Salah satu ajaran Islam yang harus dilakukan oleh seorang muslim yang sudah baligh adalah mandi wajib atau mandi junub dikarenakan beberapa kondisi, misalnya adalah setelah melakukan hubungan intim yang dilakukan oleh suami istri. Dimana, mandi junub ini merupakan bentuk membersihkan diri secara fisik dari hadats besar. Membersihkan diri dari hadats besar ini harus dilakukan sebagai salah satu syarat sebelum melaksanakan sholat. 

Perintah Untuk Mandi Junub

Mandi wajib atau mandi junub ini diperintahkan Allah Subhana wa ta’ala yang disampaikan dalam Al Quran, yang berbunyi :

“Dan jika kamu junub, maka mandilah.” (QS. Al Maidah : 6). 

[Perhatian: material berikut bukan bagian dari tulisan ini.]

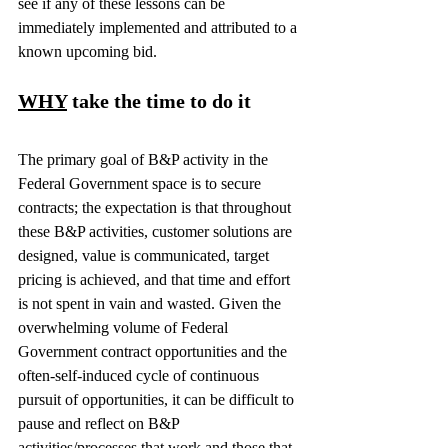
see if any of these lessons can be 
immediately implemented and attributed to a 
known upcoming bid.
WHY
 take the time to do it
The primary goal of B&P activity in the 
Federal Government space is to secure 
contracts; the expectation is that throughout 
these B&P activities, customer solutions are 
designed, value is communicated, target 
pricing is achieved, and that time and effort 
is not spent in vain and wasted. Given the 
overwhelming volume of Federal 
Government contract opportunities and the 
often-self-induced cycle of continuous 
pursuit of opportunities, it can be difficult to 
pause and reflect on B&P 
activities/processes that work and those that 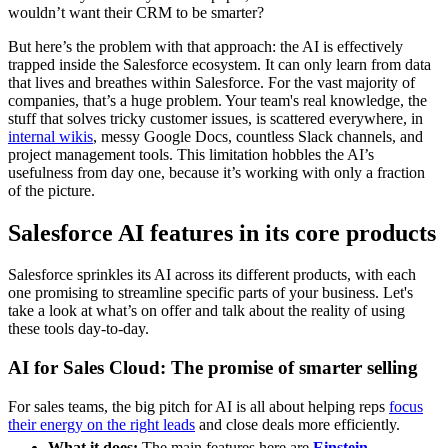
wouldn’t want their CRM to be smarter?
But here’s the problem with that approach: the AI is effectively
trapped inside the Salesforce ecosystem. It can only learn from data
that lives and breathes within Salesforce. For the vast majority of
companies, that’s a huge problem. Your team's real knowledge, the
stuff that solves tricky customer issues, is scattered everywhere, in
internal wikis
, messy Google Docs, countless Slack channels, and
project management tools. This limitation hobbles the AI’s
usefulness from day one, because it’s working with only a fraction
of the picture.
Salesforce AI features in its core products
Salesforce sprinkles its AI across its different products, with each
one promising to streamline specific parts of your business. Let's
take a look at what’s on offer and talk about the reality of using
these tools day-to-day.
AI for Sales Cloud: The promise of smarter selling
For sales teams, the big pitch for AI is all about helping reps
focus
their energy on the right leads
and close deals more efficiently.
What it does:
The main features here are
Einstein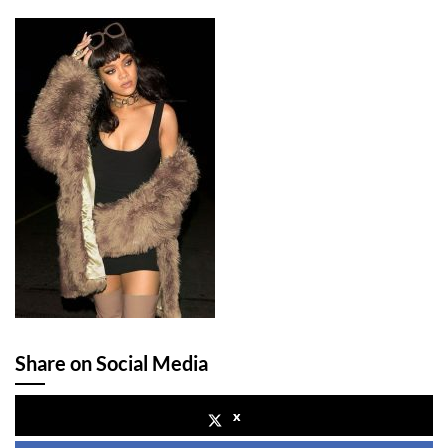
Share on Social Media
x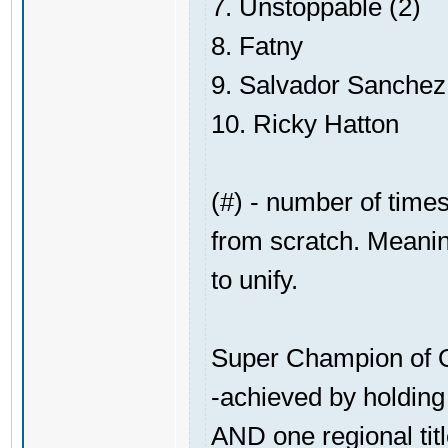
7. Unstoppable (2)
8. Fatny
9. Salvador Sanchez
10. Ricky Hatton
(#) - number of times
from scratch. Meaning
to unify.
Super Champion of O
-achieved by holding 
AND one regional tit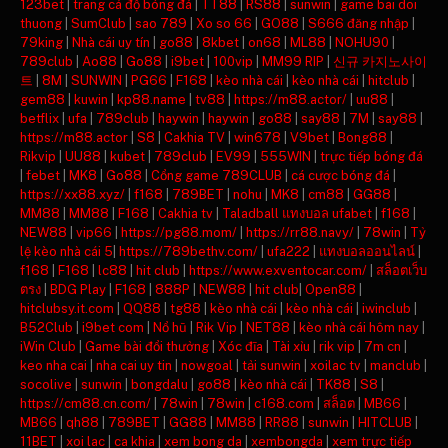
123bet
|
trang cá độ bóng đá
|
TT88
|
RS88
|
sunwin
|
game bai doi
thuong
|
SumClub
|
sao 789
|
Xo so 66
|
GO88
|
S666 đăng nhập
|
79king
|
Nhà cái uy tín
|
go88
|
8kbet
|
on68
|
ML88
|
NOHU90
|
789club
|
Ao88
|
Go88
|
i9bet
|
100vip
|
MM99 RIP
|
신규 카지노사이
트
|
8M
|
SUNWIN
|
PG66
|
F168
|
kèo nhà cái
|
kèo nhà cái
|
hitclub
|
gem88
|
kuwin
|
kp88.name
|
tv88
|
https://m88.actor/
|
uu88
|
betflix
|
ufa
|
789club
|
haywin
|
haywin
|
go88
|
say88
|
7M
|
say88
|
https://m88.actor
|
S8
|
Cakhia TV
|
win678
|
V9bet
|
Bong88
|
Rikvip
|
UU88
|
kubet
|
789club
|
EV99
|
555WIN
|
trực tiếp bóng đá
|
febet
|
MK8
|
Go88
|
Cổng game 789CLUB
|
cá cược bóng đá
|
https://xx88.xyz/
|
f168
|
789BET
|
nohu
|
MK8
|
cm88
|
GG88
|
MM88
|
MM88
|
F168
|
Cakhia tv
|
Taladball แทงบอล ufabet
|
f168
|
NEW88
|
vip66
|
https://pg88.mom/
|
https://rr88.navy/
|
78win
|
Tỷ
lệ kèo nhà cái 5
|
https://789bethv.com/
|
ufa222
|
แทงบอลออนไลน์
|
f168
|
F168
|
lc88
|
hit club
|
https://www.exventocar.com/
|
สล็อตเว็บ
ตรง
|
BDG Play
|
F168
|
888P
|
NEW88
|
hit club
|
Open88
|
hitclubsy.it.com
|
QQ88
|
tg88
|
kèo nhà cái
|
kèo nhà cái
|
iwinclub
|
B52Club
|
i9bet com
|
Nổ hũ
|
Rik Vip
|
NET88
|
kèo nhà cái hôm nay
|
iWin Club
|
Game bài đổi thưởng
|
Xóc đĩa
|
Tài xỉu
|
rik vip
|
7m cn
|
keo nha cai
|
nha cai uy tin
|
nowgoal
|
tải sunwin
|
xoilac tv
|
manclub
|
socolive
|
sunwin
|
bongdalu
|
go88
|
kèo nhà cái
|
TK88
|
S8
|
https://cm88.cn.com/
|
78win
|
78win
|
c168.com
|
สล็อต
|
MB66
|
MB66
|
qh88
|
789BET
|
GG88
|
MM88
|
RR88
|
sunwin
|
HITCLUB
|
11BET
|
xoi lac
|
ca khia
|
xem bong da
|
xembongda
|
xem trực tiếp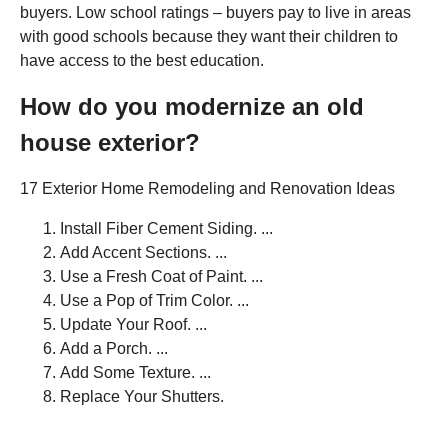
buyers. Low school ratings – buyers pay to live in areas
with good schools because they want their children to
have access to the best education.
How do you modernize an old
house exterior?
17 Exterior Home Remodeling and Renovation Ideas
Install Fiber Cement Siding. ...
Add Accent Sections. ...
Use a Fresh Coat of Paint. ...
Use a Pop of Trim Color. ...
Update Your Roof. ...
Add a Porch. ...
Add Some Texture. ...
Replace Your Shutters.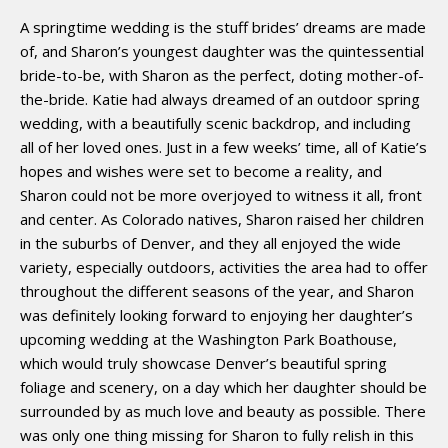
A springtime wedding is the stuff brides’ dreams are made
of, and Sharon’s youngest daughter was the quintessential
bride-to-be, with Sharon as the perfect, doting mother-of-
the-bride. Katie had always dreamed of an outdoor spring
wedding, with a beautifully scenic backdrop, and including
all of her loved ones. Just in a few weeks’ time, all of Katie’s
hopes and wishes were set to become a reality, and
Sharon could not be more overjoyed to witness it all, front
and center. As Colorado natives, Sharon raised her children
in the suburbs of Denver, and they all enjoyed the wide
variety, especially outdoors, activities the area had to offer
throughout the different seasons of the year, and Sharon
was definitely looking forward to enjoying her daughter’s
upcoming wedding at the Washington Park Boathouse,
which would truly showcase Denver’s beautiful spring
foliage and scenery, on a day which her daughter should be
surrounded by as much love and beauty as possible. There
was only one thing missing for Sharon to fully relish in this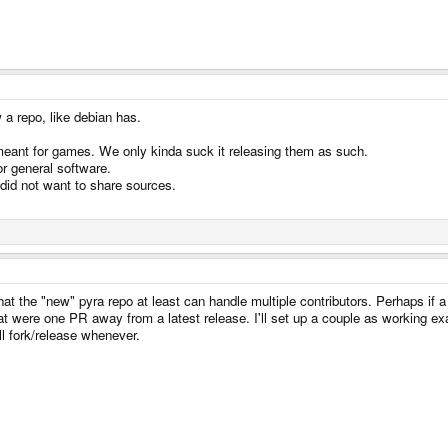
a repo, like debian has.
eant for games. We only kinda suck it releasing them as such.
r general software.
did not want to share sources.
t the "new" pyra repo at least can handle multiple contributors. Perhaps if a
t were one PR away from a latest release. I'll set up a couple as working exa
ll fork/release whenever.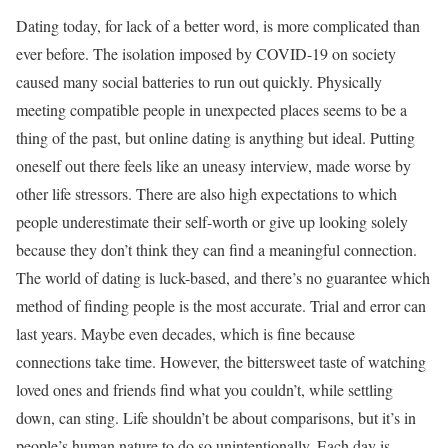
Dating today, for lack of a better word, is more complicated than
ever before. The isolation imposed by COVID-19 on society
caused many social batteries to run out quickly. Physically
meeting compatible people in unexpected places seems to be a
thing of the past, but online dating is anything but ideal. Putting
oneself out there feels like an uneasy interview, made worse by
other life stressors. There are also high expectations to which
people underestimate their self-worth or give up looking solely
because they don’t think they can find a meaningful connection.
The world of dating is luck-based, and there’s no guarantee which
method of finding people is the most accurate. Trial and error can
last years. Maybe even decades, which is fine because
connections take time. However, the bittersweet taste of watching
loved ones and friends find what you couldn’t, while settling
down, can sting. Life shouldn’t be about comparisons, but it’s in
people’s human nature to do so unintentionally. Each day is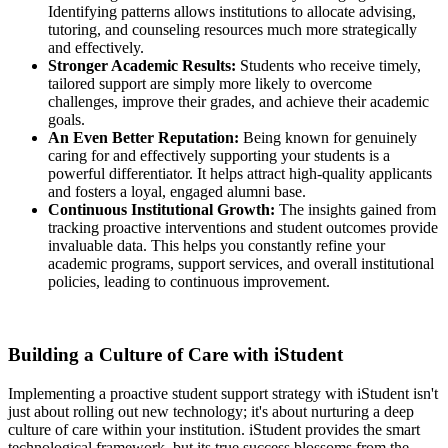
Identifying patterns allows institutions to allocate advising,
tutoring, and counseling resources much more strategically
and effectively.
Stronger Academic Results:
Students who receive timely,
tailored support are simply more likely to overcome
challenges, improve their grades, and achieve their academic
goals.
An Even Better Reputation:
Being known for genuinely
caring for and effectively supporting your students is a
powerful differentiator. It helps attract high-quality applicants
and fosters a loyal, engaged alumni base.
Continuous Institutional Growth:
The insights gained from
tracking proactive interventions and student outcomes provide
invaluable data. This helps you constantly refine your
academic programs, support services, and overall institutional
policies, leading to continuous improvement.
Building a Culture of Care with iStudent
Implementing a proactive student support strategy with iStudent isn't
just about rolling out new technology; it's about nurturing a deep
culture of care within your institution. iStudent provides the smart
technological framework, but its true success blossoms from the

Dalam surat lainnya Allah Subhana wa ta’ala berfirman :

“Hai orang-orang yang beriman, janganlah kamu sholat, sedang kamu dalam keadaan mabuk, sehingga kamu mengerti apa yang kamu ucapkan, (jangan pula hampiri masjid) sedang kamu dalam keadaan junub, terkecuali sekedar berlalu saja, hingga kamu mandi. Dan jika kamu sedang sakit atau sedang dalam musafir atau datang dari tempat buang air atau kamu telah menyentuh perempuan, kemudian kamu tidak mendapat air, maka bertayamumlah kamu dengan tanah yang baik (suci), sapulah mukamu dan tanganmu. Sesungguhnya Allah Maha Pemaaf lagi Maha Pengmpun,” (QS. An-Nissa’ : 43). 

Tata Cara Mandi Junub

  • Diawali dengan membaca doa niat mandi wajib. Perlu diketahui bahwa doa niat mandi junub ini wajib hukumnya. Karen doa niat mandi wajib ini yang membedakan mandi wajib dengan mandi biasa. Cara membaca niat niat ini bisa dilakukan dalam hati atau bersuara. Adapun niat mandi wajib setelah berhubungan intim adalah :

“Bismillahi Rahmani Rahim Nawaitu Ghusla Liraf’il Hadatsil Akbar Minal Janabati Fardlon Lillahi Ta’ala.”

Artinya : “Dengan menyebut nama Allah yang Maha Pengasih lagi Penyayang aku niat mandi untuk menghilangkan hadas besar dari jinabah, fardhu karena Allah Ta’ala.” 

  • Kemudian cuci tangan sebanyak 3 kali. Hal inin dilakukan supaya tangan bersih serta terhindar dari najis.
  • Lalu bersihkan bagian tubuh yang dianggap kotor dan tersembunyi denga menggunakan tangan kiri. Adapun bagian tubuh yang kotor itu diantaranya dubur, kemaluan, bawah ketiak, pusar dan lain sebagainya. 
  • Ulangi mencuci kedua tangan. Sesudah membersihkan bagian tubuh yang kotor dan tersembunyi, tangan tersebut dicuci kembali. Caranya adalah dengan mengusap-usapkan tangan ke tanah/tembok, lalu dibilas dengan air langsung atau dicuci dengan menggunakan sabun baru dibilas. 
  • Setelah itu berwhudu seperti layaknya mau melaksanakan sholat.
  • Kemudian menyela-nyela pangkal rambut dengan menggunakan jari tangan yang sudah dicelupkan ke air sebelumnya hingga menyentuh bagian kulit kepala. 
  • Lalu basahi kepala dengan cara mengguyurnya sebanyak 3 kali hingga seluruh permukaan pada kulit dan rambut basah oleh air.
  • Kemudian basahi tubuh secara merata dengan mengguyurnya mulai dari ujung rambut hingga ujung kaki, dimulai dari tubuh bagian kanan terlebih dahulu lalu bagian kiri. 

Mungkin itu saja artikel kali ini tentang seputar mandi wajib atau mandi junub. Semoga artikel ini bisa menambah pengetahuan agama, khususnya tentang mandi janabat.